I told ya using a 3k size spinner for bulls was risky! That thing SMOKED that reel in less than 10 seconds. Was pretty funny for all of us watching though. :thumbup:


----------



## MoganMan (Feb 24, 2013)

WTH Sawyer.....You forgot to mention the hardhead I caught!!


----------



## CrazedFisher (Mar 11, 2013)

ThaFish said:


> I told ya using a 3k size spinner for bulls was risky! That thing SMOKED that reel in less than 10 seconds. Was pretty funny for all of us watching though. :thumbup:


I was fuming mad, but lesson learned: I have stupid ideas! :thumbup:


----------



## MoganMan (Feb 24, 2013)

CrazedFisher said:


> I was fuming mad, but lesson learned: I have stupid ideas! :thumbup:


WRONG! Great idea! Poor execution..... Hahhaha


----------



## CrazedFisher (Mar 11, 2013)

MoganMan said:


> WRONG! Great idea! Poor execution..... Hahhaha


I dunno Nathan...attempting to swim shark baits out in the middle of the night was pretty stupid!


----------



## MoganMan (Feb 24, 2013)

CrazedFisher said:


> I dunno Nathan...attempting to swim shark baits out in the middle of the night was pretty stupid!

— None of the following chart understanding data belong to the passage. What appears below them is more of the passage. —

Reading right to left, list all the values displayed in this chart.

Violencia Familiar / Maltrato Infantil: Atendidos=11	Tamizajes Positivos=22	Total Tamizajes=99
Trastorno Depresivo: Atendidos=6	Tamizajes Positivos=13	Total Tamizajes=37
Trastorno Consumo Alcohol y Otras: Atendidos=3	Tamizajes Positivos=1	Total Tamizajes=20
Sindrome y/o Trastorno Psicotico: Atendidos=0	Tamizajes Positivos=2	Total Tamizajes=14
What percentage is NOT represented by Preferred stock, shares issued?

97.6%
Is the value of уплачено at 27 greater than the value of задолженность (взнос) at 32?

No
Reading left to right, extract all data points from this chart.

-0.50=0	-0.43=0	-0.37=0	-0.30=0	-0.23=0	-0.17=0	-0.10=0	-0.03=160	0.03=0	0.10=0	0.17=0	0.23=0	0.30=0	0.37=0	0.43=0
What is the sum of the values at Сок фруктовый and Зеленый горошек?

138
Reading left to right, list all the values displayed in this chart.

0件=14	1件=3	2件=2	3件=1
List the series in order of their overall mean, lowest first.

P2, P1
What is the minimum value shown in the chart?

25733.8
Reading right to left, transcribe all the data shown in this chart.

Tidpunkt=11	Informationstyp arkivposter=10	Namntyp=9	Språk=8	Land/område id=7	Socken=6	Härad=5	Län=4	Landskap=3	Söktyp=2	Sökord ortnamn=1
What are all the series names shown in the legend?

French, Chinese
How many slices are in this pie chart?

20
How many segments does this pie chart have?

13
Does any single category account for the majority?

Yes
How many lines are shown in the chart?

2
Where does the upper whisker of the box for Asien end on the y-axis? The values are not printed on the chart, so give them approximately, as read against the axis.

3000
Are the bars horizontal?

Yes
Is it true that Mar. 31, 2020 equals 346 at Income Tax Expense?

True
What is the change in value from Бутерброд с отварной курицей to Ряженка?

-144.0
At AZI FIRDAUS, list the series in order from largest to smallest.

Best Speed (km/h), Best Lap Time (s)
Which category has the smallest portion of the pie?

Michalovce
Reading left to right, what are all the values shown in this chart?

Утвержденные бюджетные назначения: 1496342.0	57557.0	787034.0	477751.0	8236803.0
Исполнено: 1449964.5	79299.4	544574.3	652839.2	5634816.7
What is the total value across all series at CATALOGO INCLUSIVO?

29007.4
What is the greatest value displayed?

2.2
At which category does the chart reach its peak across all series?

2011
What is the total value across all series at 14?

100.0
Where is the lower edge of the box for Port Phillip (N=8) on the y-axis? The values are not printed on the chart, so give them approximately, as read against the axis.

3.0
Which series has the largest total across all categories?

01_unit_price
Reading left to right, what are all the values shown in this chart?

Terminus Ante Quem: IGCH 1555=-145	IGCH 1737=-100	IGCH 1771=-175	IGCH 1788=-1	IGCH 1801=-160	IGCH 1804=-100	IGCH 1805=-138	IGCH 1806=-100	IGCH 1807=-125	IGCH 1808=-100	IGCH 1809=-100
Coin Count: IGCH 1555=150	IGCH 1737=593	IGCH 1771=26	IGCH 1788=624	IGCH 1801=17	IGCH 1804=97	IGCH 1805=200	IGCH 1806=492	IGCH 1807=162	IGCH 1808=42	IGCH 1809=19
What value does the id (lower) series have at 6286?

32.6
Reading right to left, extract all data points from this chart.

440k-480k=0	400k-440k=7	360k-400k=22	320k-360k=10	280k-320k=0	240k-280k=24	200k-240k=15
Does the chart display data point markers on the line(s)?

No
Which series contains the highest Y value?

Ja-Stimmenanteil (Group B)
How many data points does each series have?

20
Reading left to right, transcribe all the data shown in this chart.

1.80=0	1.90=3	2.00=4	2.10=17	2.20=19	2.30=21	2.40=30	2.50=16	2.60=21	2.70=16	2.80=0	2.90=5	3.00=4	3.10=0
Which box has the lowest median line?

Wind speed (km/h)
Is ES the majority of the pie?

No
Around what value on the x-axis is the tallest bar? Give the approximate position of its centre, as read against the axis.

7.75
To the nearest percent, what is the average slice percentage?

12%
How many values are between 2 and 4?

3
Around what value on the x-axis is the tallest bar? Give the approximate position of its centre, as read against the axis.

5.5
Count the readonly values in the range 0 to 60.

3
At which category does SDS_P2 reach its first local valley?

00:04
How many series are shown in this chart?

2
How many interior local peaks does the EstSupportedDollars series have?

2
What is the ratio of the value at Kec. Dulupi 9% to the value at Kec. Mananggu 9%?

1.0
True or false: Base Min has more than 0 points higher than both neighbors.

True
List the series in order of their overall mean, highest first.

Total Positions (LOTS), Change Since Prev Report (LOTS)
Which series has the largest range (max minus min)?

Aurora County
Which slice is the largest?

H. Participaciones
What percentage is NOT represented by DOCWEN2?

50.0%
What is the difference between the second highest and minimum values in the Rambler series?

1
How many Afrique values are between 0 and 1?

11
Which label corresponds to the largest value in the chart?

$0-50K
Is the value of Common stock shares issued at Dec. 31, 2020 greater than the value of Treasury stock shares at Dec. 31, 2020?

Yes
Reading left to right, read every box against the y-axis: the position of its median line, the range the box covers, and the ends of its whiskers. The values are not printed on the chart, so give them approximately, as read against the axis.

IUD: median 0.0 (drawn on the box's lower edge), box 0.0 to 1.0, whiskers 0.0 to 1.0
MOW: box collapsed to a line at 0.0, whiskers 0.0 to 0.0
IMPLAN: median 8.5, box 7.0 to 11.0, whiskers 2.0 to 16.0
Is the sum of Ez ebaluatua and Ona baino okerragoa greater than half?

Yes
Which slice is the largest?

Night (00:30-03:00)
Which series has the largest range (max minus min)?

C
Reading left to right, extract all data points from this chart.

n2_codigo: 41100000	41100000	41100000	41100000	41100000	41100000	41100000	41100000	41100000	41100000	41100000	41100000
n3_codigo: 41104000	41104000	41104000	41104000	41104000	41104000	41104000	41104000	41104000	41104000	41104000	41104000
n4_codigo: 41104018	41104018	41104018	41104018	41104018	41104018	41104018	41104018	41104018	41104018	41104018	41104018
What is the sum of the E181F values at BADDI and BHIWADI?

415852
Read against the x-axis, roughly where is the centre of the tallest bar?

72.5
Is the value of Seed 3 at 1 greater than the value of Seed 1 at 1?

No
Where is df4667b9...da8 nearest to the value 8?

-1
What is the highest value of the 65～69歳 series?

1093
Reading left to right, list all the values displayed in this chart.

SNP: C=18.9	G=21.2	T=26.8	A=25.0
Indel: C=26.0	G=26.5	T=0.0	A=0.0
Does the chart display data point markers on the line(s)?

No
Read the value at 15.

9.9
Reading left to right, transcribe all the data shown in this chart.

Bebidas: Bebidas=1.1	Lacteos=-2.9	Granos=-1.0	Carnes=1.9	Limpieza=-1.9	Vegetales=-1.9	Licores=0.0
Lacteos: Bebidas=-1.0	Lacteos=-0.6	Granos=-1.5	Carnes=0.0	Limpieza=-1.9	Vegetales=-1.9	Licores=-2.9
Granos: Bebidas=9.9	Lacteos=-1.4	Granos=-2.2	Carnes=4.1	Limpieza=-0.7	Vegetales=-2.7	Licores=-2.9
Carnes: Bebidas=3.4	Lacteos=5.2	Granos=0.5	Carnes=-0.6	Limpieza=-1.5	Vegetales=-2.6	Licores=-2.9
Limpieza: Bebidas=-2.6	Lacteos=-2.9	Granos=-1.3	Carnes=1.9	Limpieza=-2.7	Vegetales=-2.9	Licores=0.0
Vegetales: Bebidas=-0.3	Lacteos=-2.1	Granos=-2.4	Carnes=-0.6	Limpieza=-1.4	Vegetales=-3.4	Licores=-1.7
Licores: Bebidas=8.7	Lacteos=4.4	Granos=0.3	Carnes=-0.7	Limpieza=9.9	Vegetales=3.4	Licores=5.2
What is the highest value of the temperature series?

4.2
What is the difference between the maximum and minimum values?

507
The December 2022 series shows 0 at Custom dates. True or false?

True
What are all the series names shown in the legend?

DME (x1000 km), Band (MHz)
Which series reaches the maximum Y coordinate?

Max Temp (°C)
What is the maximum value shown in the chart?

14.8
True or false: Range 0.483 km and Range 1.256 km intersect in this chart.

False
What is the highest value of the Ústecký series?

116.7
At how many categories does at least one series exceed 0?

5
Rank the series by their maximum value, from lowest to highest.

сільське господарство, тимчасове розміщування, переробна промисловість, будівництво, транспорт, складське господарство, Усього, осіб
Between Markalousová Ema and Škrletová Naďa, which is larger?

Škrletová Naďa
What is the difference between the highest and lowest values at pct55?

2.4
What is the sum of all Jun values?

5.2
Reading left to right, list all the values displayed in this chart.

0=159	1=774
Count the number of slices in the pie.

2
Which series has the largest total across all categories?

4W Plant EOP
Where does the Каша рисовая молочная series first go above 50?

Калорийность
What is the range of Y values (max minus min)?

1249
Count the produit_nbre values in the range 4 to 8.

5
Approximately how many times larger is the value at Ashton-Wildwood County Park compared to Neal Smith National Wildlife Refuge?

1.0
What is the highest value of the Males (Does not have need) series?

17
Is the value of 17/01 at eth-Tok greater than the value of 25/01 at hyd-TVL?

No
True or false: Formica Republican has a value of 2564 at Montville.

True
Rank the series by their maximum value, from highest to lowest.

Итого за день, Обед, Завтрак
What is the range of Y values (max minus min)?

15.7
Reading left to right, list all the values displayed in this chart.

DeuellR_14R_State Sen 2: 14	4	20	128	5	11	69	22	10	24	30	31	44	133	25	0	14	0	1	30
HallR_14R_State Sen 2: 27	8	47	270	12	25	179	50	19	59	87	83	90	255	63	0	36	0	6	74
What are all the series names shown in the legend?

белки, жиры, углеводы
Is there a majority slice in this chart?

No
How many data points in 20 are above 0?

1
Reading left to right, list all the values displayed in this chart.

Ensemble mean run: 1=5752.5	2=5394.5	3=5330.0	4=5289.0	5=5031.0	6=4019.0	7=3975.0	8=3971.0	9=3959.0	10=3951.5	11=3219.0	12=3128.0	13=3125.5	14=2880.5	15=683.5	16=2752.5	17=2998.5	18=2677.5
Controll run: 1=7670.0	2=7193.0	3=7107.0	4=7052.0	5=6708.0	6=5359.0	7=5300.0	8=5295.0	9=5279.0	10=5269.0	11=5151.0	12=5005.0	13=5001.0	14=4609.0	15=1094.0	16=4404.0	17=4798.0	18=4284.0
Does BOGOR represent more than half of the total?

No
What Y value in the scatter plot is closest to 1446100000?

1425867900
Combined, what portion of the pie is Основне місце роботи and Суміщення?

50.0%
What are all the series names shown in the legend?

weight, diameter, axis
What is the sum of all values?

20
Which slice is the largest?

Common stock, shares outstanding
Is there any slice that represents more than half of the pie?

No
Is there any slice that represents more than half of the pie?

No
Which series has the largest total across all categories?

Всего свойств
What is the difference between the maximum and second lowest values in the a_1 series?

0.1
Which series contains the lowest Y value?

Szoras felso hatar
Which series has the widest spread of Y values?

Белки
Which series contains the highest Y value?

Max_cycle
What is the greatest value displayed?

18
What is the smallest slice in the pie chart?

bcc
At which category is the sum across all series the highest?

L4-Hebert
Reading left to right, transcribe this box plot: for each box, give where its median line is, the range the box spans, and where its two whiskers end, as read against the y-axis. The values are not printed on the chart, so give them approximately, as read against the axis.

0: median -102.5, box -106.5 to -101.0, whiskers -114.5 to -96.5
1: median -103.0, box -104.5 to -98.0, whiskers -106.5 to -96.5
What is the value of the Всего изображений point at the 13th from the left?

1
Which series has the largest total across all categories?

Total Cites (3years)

True.... Wouldn't recommend you do that again.


----------



## CrazedFisher (Mar 11, 2013)

MoganMan said:


> True.... Wouldn't recommend you do that again.


Well agreed upon hahaha Wish I could be back there with you guys! Really missing the salt-water action!


----------



## XxReel_FisherxX (Jul 31, 2013)

Dude, there is absolutely no way his wallet would fit in one of those holes anyways.. EVERY FUCKING TIME... haha


----------